REQUIREMENT —
Swap every "chart" in the lines below for "graph" and copy them out with nothing else changed. Leave the pictures out.

SOURCE MATERIAL —
***
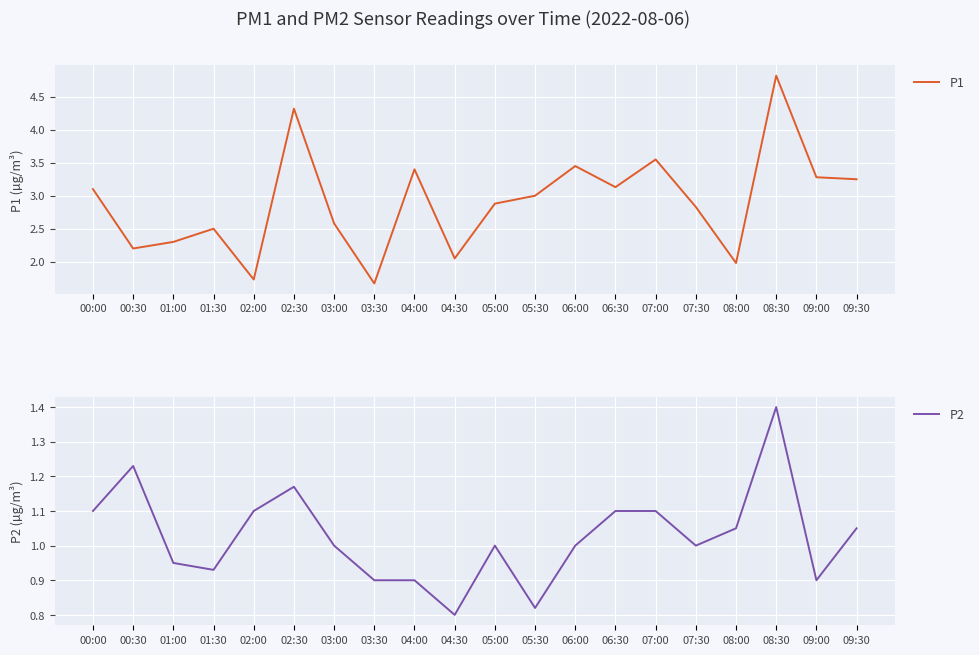

At which category is the sum across all series the highest?

08:30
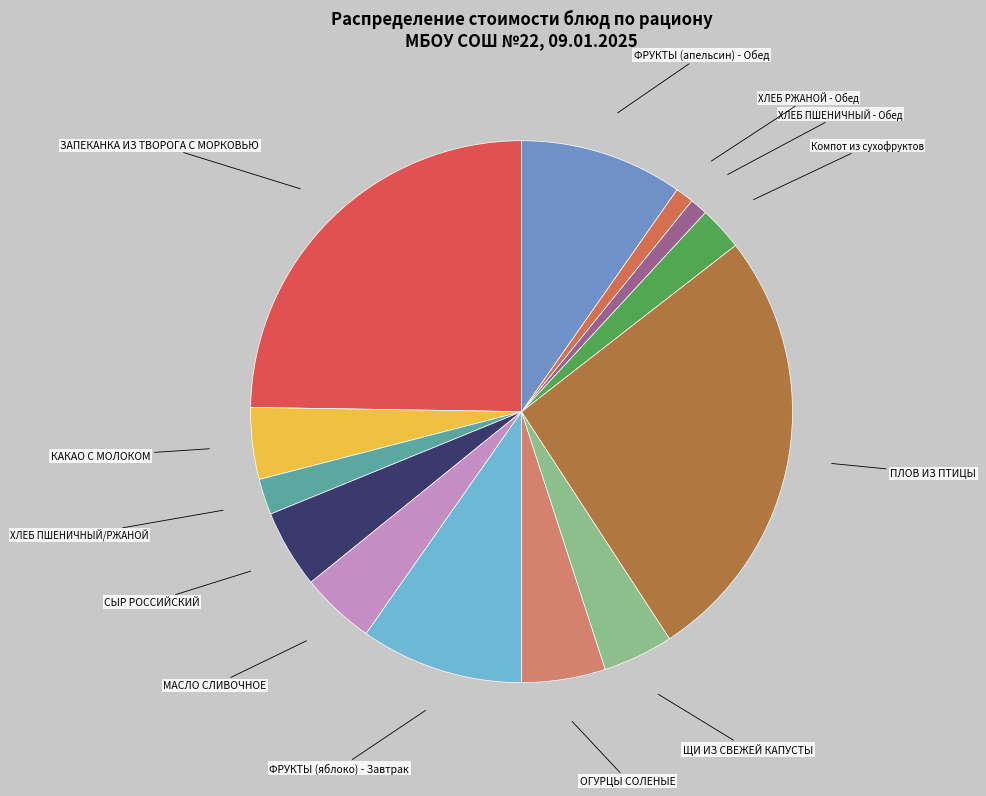

The ОГУРЦЫ СОЛЕНЫЕ slice represents 5% of the pie. True or false?

True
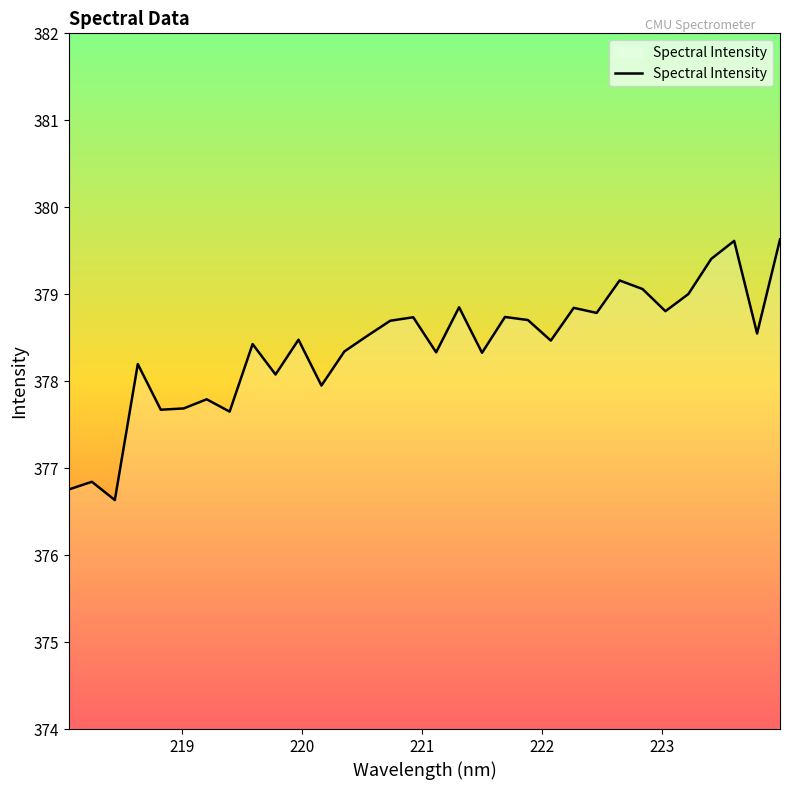

What is the maximum value shown in the chart?

379.6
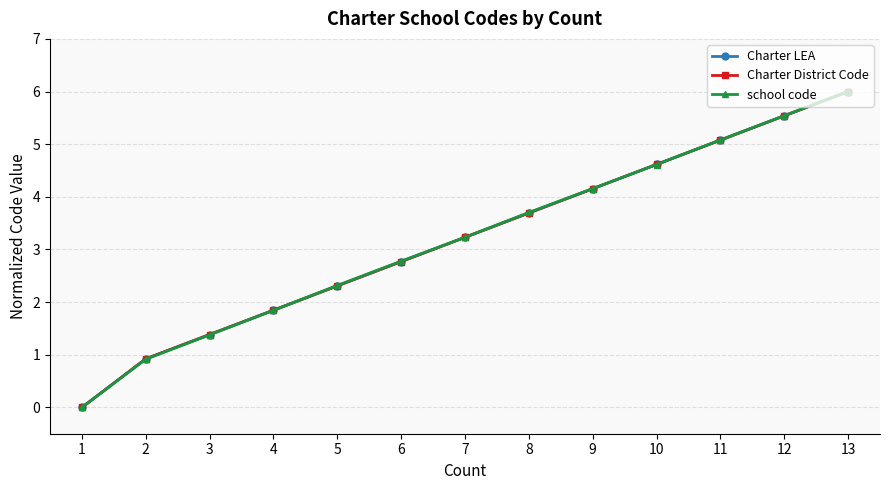

Is this an area chart (filled region under the line)?

No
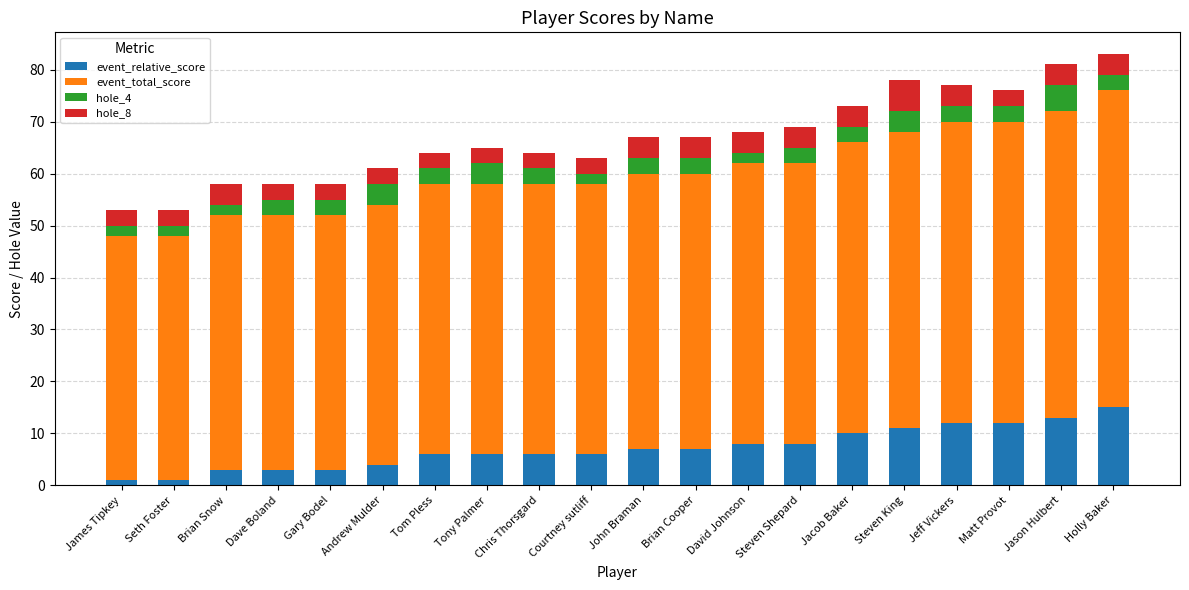

What is the approximate value of event_relative_score at Jason Hulbert?

13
***
WRITTEN REPLY —
At which category is the sum across all series the highest?

08:30

The ОГУРЦЫ СОЛЕНЫЕ slice represents 5% of the pie. True or false?

True

What is the maximum value shown in the graph?

379.6

Is this an area graph (filled region under the line)?

No

What is the approximate value of event_relative_score at Jason Hulbert?

13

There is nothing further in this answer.